Tasks and exercises:
1. Please list every U.S. state named in the Monday Reads post.
2. Resume the Monday Reads post on the primaries from the point where it stops.

Monday Reads

10155190_10207062534495474_5016625561016188746_nIt’s Monday!!!

So, most of my friends and family know that politics is my favorite blood sport. I’ve been at this since volunteering in high school for a friend’s father’s re-election to Congress.  I also was forced to drop Nixon flyers along with knocking on doors for the Congressman which is something I may never forgive myself for doing.  I did drop them a variety of places though, I might add.  It was a different time back then as my “very flamboyant” friend Mark who was door knocking with me will tell ya.  We didn’t quite have the right words for that sort’ve thing back then other than “very flamboyant”.  My grandmother was still thrilled she been given the right to vote in middle age too. Who among us would want to go back to that?

Every wide open primary is like the Super Bowl/March Madness/World Cup all rolled into one big Shindig for me! They just have to put up with my normal issue-centered self and watch me go Super Fan until the nominations get sewed up. Then, there’s my deep hibernation until fall.  You know my birthday is usually on an election day too.  Maybe that has something to do with it!

So we’re headed towards a ton of primaries!  Early voting is on here in Louisiana and many other places!!!  Our Sky Dancers in Massachusetts, Georgia and Texas will be voting shortly too!  Speak up and let us know what it’s like on the ground in your state!!!  We’re going to have our usual live blogs and we just love hearing from every one!!!!

Turnout has not been high among Democrats compared to 2008.  Turnout is high among Republicans.  This is America folks!  We invented democracy here!!  Get out there and vote!!!!  (Warning this goes to the Washington Times.)

Republicans’ turnout streak continued, with GOP voters shattering their South Carolina primary record Saturday night.

With almost all precincts reporting, more than 737,000 votes had been counted. That was more than 20 percent higher than 2012, when about 603,000 voted.

It follows record GOP turnout in Iowa’s caucuses and New Hampshire’s primary earlier this month.

By contrast, Democrats’ turnout has tumbled from its 2008 records in all three contests, including Saturday’s caucuses in Nevada. About 80,000 voters took part in the caucuses, with was 33 percent less than 2008’s level.

Republicans hold their caucuses Tuesday in Nevada, while Democrats shift to South Carolina next weekend.

Clinton leads in 10 of the 12 early March Primaries.  Her win in Nevada was significant.  It also looks like Trump is on the way to becoming the Republican nominee according to Mark Halperin.

Entries supplied:

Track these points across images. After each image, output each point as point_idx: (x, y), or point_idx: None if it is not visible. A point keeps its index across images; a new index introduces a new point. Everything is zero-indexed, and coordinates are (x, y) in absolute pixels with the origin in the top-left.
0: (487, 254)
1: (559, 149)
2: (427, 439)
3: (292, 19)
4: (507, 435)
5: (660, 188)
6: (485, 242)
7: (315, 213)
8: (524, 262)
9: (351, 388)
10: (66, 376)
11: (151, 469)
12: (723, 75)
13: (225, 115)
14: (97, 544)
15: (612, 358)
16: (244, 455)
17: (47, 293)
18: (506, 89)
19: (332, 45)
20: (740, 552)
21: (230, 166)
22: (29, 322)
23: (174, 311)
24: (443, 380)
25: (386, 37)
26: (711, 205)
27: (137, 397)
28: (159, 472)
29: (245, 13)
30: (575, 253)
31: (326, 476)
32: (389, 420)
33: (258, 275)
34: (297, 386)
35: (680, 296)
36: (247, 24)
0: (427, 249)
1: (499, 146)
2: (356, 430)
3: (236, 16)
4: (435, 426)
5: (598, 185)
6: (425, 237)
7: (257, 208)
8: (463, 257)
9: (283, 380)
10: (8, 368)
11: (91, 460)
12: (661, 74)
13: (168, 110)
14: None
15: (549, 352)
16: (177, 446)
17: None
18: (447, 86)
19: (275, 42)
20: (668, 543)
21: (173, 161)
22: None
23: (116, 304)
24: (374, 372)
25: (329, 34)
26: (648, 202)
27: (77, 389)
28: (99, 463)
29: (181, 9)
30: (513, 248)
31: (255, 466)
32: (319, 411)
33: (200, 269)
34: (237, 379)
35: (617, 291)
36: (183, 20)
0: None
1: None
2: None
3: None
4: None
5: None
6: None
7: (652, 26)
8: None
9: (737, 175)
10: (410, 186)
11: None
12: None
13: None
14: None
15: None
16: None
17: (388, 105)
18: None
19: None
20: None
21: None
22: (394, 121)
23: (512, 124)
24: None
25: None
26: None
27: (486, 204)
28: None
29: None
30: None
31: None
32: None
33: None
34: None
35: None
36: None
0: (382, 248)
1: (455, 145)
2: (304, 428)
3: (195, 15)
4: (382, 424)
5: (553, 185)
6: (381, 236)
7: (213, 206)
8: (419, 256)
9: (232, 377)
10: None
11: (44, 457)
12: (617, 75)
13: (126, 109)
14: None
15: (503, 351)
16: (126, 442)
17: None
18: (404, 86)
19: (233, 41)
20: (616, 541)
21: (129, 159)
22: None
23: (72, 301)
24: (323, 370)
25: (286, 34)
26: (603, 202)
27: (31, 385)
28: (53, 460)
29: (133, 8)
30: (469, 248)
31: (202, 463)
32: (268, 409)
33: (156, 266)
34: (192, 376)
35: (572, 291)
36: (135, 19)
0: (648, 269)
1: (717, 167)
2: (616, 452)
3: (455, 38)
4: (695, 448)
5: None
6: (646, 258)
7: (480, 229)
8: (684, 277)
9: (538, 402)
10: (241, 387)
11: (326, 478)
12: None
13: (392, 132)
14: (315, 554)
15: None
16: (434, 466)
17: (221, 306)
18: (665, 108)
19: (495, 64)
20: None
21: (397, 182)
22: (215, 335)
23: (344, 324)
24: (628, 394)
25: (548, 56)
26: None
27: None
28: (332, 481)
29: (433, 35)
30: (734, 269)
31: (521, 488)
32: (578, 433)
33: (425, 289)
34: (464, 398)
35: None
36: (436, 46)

Results of the tasks:
1. Louisiana, Massachusetts, Georgia, Texas, South Carolina, Iowa, New Hampshire, Nevada

2.
Only suckers bet on presidential politics or professional wrestling, especially in this most tumultuous campaign cycle in recent memory. But if you were playing the odds, you would have to say that the weekend’s electoral results have, for now, put Hillary Clinton and Donald Trump in extraordinarily commanding positions to become their parties’ de facto nominees as early as mid-March.

The two New Yorkers arrived here by different routes. For Clinton, her solid victory over Bernie Sanders in Saturday’s caucuses in Nevada provided a circuit breaker on her rival’s weeks-long run of momentum, punctuated by his landslide win in the New Hampshire primary.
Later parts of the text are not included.